Checklist for WordPress install

After reading a post on weblogtoolscollection.com about checklists for WordPress installs.

Note: This list shows some pointers for your WordPress install, nothing else and, it is a subject to change.

Before installation:

  • Change table prefix to differ from the default one for your WordPress installation (wp-config.php file).

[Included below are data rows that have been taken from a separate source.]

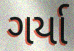
ગર્યા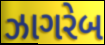
ઝાગરેબ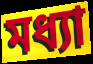
মধ্যাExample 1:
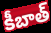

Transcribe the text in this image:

కీబాత్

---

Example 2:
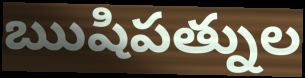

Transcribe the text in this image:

ఋషిపత్నుల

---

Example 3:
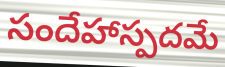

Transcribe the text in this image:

సందేహాస్పదమే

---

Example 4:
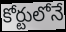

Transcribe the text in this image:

కోర్టులోనే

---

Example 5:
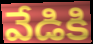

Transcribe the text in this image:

వేడికి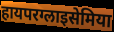
हायपरग्लाइसेमिया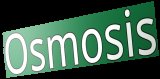
OsmosisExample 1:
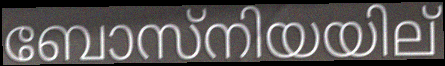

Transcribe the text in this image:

ബോസ്നിയയില്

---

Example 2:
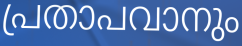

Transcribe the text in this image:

പ്രതാപവാനും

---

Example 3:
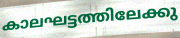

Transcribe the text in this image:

കാലഘട്ടത്തിലേക്കു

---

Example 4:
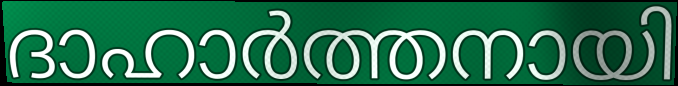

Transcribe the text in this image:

ദാഹാർത്തനായി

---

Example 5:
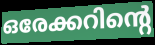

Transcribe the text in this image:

ഒരേക്കറിന്റെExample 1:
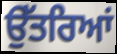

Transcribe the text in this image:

ਉੱਤਰਿਆਂ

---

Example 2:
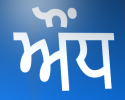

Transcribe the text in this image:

ਔਂਧ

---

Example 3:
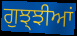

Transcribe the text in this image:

ਗੁਝ੍ਝੀਆਂ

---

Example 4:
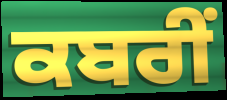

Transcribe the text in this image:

ਕਬਰੀਂ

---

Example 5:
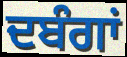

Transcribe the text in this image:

ਦਬੰਗਾਂ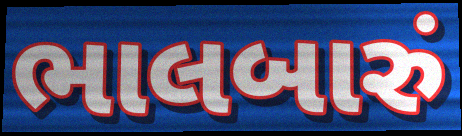
ભાલબારું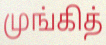
முங்கித்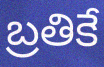
బ్రతికే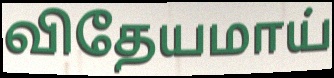
விதேயமாய்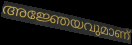
അജ്ഞേയവുമാണ്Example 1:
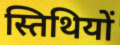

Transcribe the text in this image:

स्तिथियों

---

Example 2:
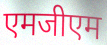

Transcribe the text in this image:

एमजीएम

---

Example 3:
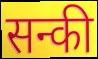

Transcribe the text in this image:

सन्की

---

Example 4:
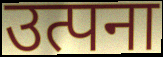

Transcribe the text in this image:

उत्पना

To mitigate zero-day SQL Injection attacks.


After Installation:

  • To your theme, functions.php file, add (for security reasons):

<?php remove_action (‘wp_head’, ‘wp_generator’); ?>

  • To your .htaccess file (WordPress main directory) add (for security reasons):

Options All -Indexes

  • Edit permalinks to:

%category%/%postname%/

  • Delete WordPress test data: post, comment, page, links.
  • Rename default post and link category to one of your liking.
  • Create another admin level user, then rename or delete default WordPress user: admin (security reasons).
  • Add a robots.txt file to your WordPress root directory.
  • Post management:
    • By default WordPress saves every post revision. After a while that will take up much space and clog your database. It is possible to tell wordpress to turn of post revisions (wp-config.php):

define(‘WP_POST_REVISIONS’, false);

But, there are times you need that functionality.  To get most out of both sides I use GD Press Tools. Not counting other functionality: It allows to delete old post revisions on demand.